Santa Maria in Piazza is a Roman Catholic church located in Piazza Matteoti in the town of Loro Piceno, province of Macerata, in the region of Marche, Italy.

==History==
The church was built originally in the 12th century by the Benedictine order. It became property over the next century of the Abbey of Fiastra. In 1452, the church was officiated by secular clergy and in 1597, it belonged to the diocese of Camerino.

The brick façade has an elaborate portal with an ogival tympanum and floral motifs, showing both Romanesque and Gothic influences. The Exterior wall have a votive niche with a repainted 15th century fresco of the Madonna del Soccorso. The main altar in 1581 had a wooden tabernacle maintained by the Confraternity of the Corpo di Cristo and del Sacramento. It was flanked by a number of reliquaries. The main altarpiece was a Virgin and Saints painted by Vittore Crivelli, stolen during the Napoleonic invasions.

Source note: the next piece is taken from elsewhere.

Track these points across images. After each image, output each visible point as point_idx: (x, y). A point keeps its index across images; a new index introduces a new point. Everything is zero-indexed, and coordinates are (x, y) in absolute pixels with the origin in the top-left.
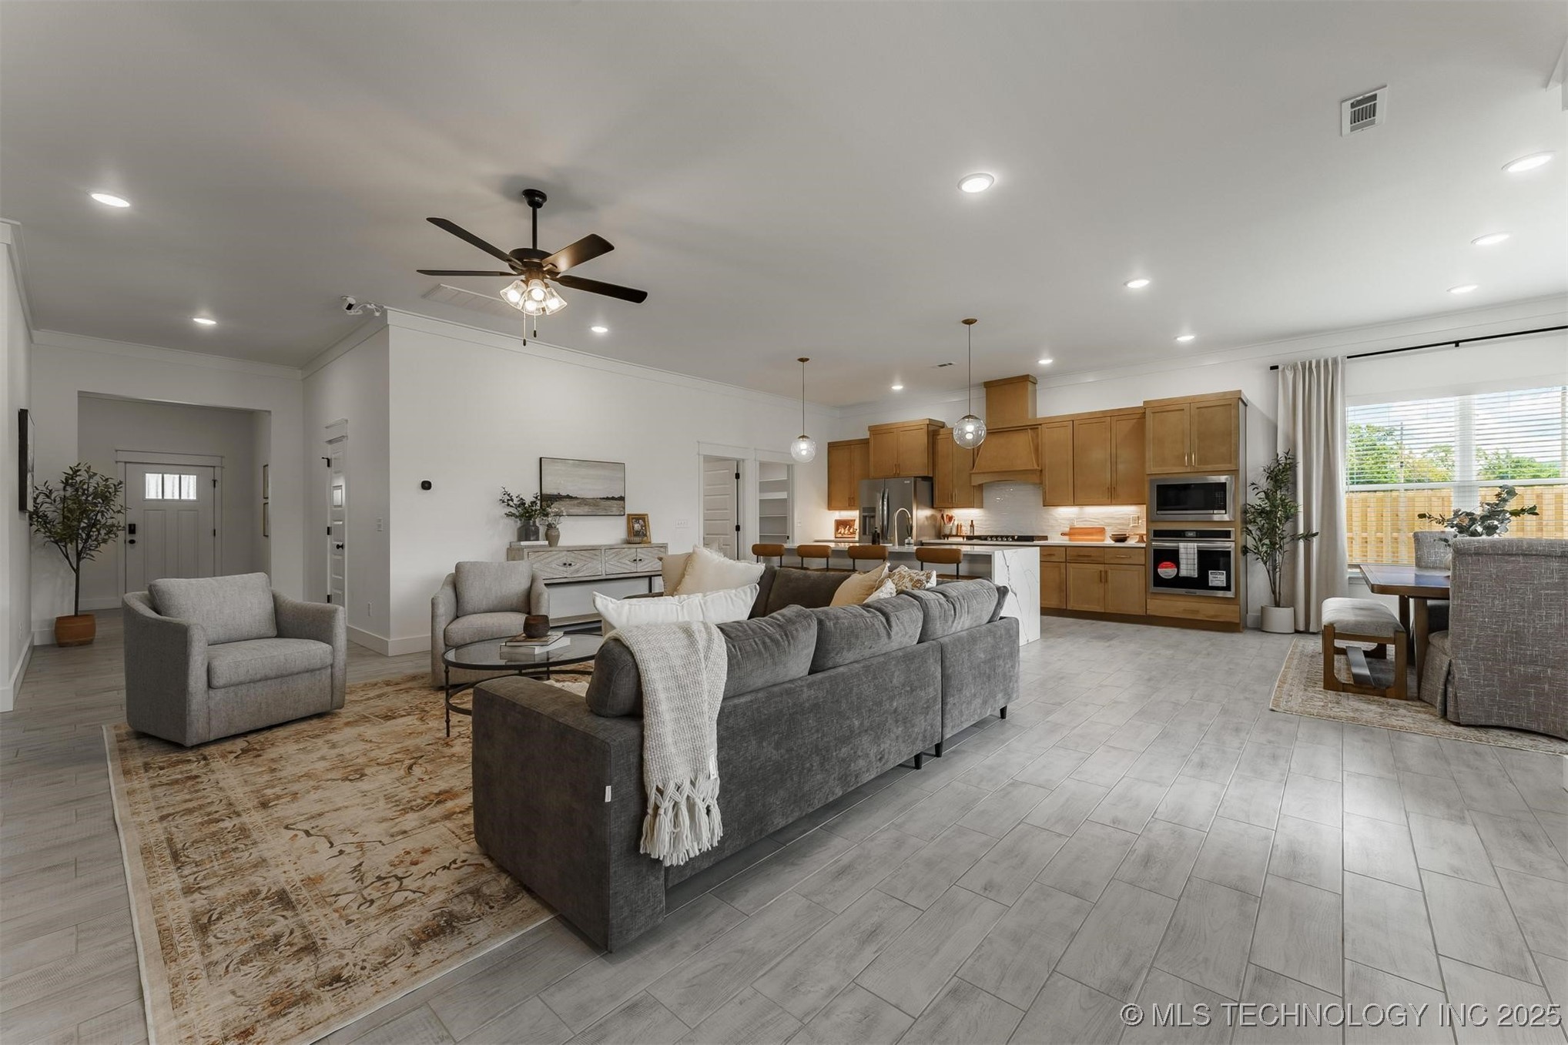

The nave was flanked by three altars on the right, one dedicated to San Venanzo; a second to the Madonna della Misericordia, housing a fresco of the Crucifixion; and a third altar of the Crucifixion with a venerated crucifix, putatively containing a relic of the sacred spine. On the left, were the altars of San Bartolomeo, Santa Maria di Loreto, and St John the Baptist. The coat of arms of the Bishop of Buoi was once above the baptismal font, it is now to the right of the entrance.